Premiere: 11.11.2018
Alle Jahre wieder…
Woran merkt der regelmäßige Operngänger, dass die Weihnachtszeit ins Haus steht? Richtig, auf den Spielplänen Land auf, Land ab ist wieder die wunderbare Märchenoper „Hänsel und Gretel“ von Engelbert Humperdinck zu finden. Dabei hat das Werk an sich wenig mit dem Weihnachtsfest gemein, sieht man einmal von der von Richard Strauss dirigierten Uraufführung am 23. Dezember 1893 in Weimar ab. Dies aber auch nur, weil die zuvor geplanten Premieren in München und Karlsruhe auf Grund einer großen Grippewelle verschoben werden mussten. Unter diesem Gesichtspunkt bekommen die kleineren Hustereien heutzutage in der Winterzeit eine verschwindend geringe Bedeutung, aber lassen wird dieses heikle Thema mal beiseite, auch wenn eine Dame in der besuchen Premiere gefühlte 5 Minuten ihre Handtasche nach einem Hustenbonbon durchwühlte.

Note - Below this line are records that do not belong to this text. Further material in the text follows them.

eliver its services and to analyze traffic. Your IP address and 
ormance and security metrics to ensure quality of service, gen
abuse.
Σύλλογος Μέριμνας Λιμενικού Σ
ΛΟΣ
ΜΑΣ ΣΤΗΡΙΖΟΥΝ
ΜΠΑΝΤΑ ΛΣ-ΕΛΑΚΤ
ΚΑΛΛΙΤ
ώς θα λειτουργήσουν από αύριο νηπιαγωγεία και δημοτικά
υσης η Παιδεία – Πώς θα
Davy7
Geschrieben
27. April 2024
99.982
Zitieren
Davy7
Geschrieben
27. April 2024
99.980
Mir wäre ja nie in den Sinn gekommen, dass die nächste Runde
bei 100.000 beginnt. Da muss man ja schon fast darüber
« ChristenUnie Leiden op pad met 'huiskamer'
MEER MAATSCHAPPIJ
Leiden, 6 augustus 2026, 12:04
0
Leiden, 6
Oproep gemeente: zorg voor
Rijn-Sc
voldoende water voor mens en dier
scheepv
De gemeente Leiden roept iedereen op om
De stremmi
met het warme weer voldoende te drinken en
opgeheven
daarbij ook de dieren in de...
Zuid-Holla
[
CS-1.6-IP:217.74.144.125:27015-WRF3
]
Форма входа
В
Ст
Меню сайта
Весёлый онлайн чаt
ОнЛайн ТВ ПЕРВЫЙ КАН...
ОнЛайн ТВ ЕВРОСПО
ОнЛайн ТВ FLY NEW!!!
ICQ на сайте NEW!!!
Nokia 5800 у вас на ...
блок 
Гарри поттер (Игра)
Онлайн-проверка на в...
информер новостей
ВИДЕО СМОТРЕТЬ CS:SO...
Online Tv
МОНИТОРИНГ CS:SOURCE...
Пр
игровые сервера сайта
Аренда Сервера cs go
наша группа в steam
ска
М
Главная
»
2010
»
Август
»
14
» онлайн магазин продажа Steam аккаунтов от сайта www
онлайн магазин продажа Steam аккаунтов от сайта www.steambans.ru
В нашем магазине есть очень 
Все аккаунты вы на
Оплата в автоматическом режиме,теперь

Nach der wunderbaren „Zauberflöte“ und „Der Faschingsfee“ gelingt dem Theater Krefeld die dritte vom Publikum frenetisch gefeierte Premiere in Folge, am vergangenen Sonntag wollte der Applaus im bis auf den letzten Platz gefüllten Theatersaal gar nicht enden. Und dies zurecht, denn die Produktion kann in allen Bereichen überzeugen. Die Niederrheinischen Sinfoniker spielten die Partitur unter GMD Mihkel Kütson so detailliert und kraftvoll, dass es eine wahre Freude war. Und auch wenn im Gegensatz zur Premiere in Mönchengladbach vor ca. zwei Jahren nun Übertitel verwendet wurden, ließ das Orchester den Sängern genügend Raum, so dass sich ein harmonisches Gesamtbild ergab. Als Besenbinder Peter gab Johannes Schwärsky nicht nur optisch eine passende Figur, auch stimmlich wusste er zu gefallen. Ebenso Eva Maria Günschmann als seine Ehefrau Gertrud. Die Titelpartien übernahmen Susanne Seefing als Hänsel und Sophie Witte als Gretel. Deutlich weniger Text hatte Markus Heinrich als Knusperhexe zu bewältigen, dafür gab es für ihn größere Schauspielszenen. Abgerundet wurde die in allen Teilen einfach nur wunderbare Besetzung durch das Opernstudio-Mitglied Panagiota Sofroniadou als Sand- bzw. Taumännchen.
Für Inszenierung, Bühne und Kostüme zeigt sich Hinrich Horstkotte verantwortlich, der einmal mehr alle drei Bereiche selbst abdeckt. Dabei inszeniert er das Märchen in einer recht düsteren Art, allzu kleine Kinder sollte man daher vielleicht nicht mit in diese Vorstellung nehmen. Dafür fühlt man sich als Erwachsener durchaus gut unterhalten, dies begann schon mit der bebilderten Ouvertüre bei der verschiedene Märchenfiguren von der Hexe im Ofen zu Lebkuchenmännchen gebacken wurde. Diese „Armee der Lebkuchenmännchen“ nahm im weiteren Verlauf der Inszenierung auch eine gewichtige Rolle ein, tauchten Sie doch immer wieder mal auf, fast schien es so, als wollten Sie Hänsel und Gretel den Weg zum Knusperhäuschen weisen. Weiteres zentrales Element waren die gebundenen Besen, die bereits im Haus von Peter und Gertrud omnipräsent sind und sich später durch eine nett inszenierte Drehung in einen Wald aus Besen verwandeln. Vielleicht für einige Kinder etwas zu abstrakt, aber durchaus mit einem gewissen Witz.
Allgemein weiß die Inszenierung zu gefallen, stellt sie sich doch ganz im Sinne der Geschichte etwas in den Hintergrund, setzt aber immer wieder entscheidende Akzente. Lediglich das Sandmännchen als Doktor und das Taumännchen als eine Art Hobbit sind vielleicht etwas Geschmackssache und wirken eher wie ein kleiner Stielbruch. Gut einstudiert zeigten sich am vergangenen Sonntag auch der Kinderchor Theaterspatzen (Einstudierung: Susanne Seefing), der durch Kinder der Musikschule Krefeld (Einstudierung: Chao-Li Chen) ergänzt wurde. Wie bereits eingangs erwähnt feierte das Premierenpublikum alle Beteiligten mit lautem und langem Applaus, der insbesondere beim Orchester fast orkanartig anstieg.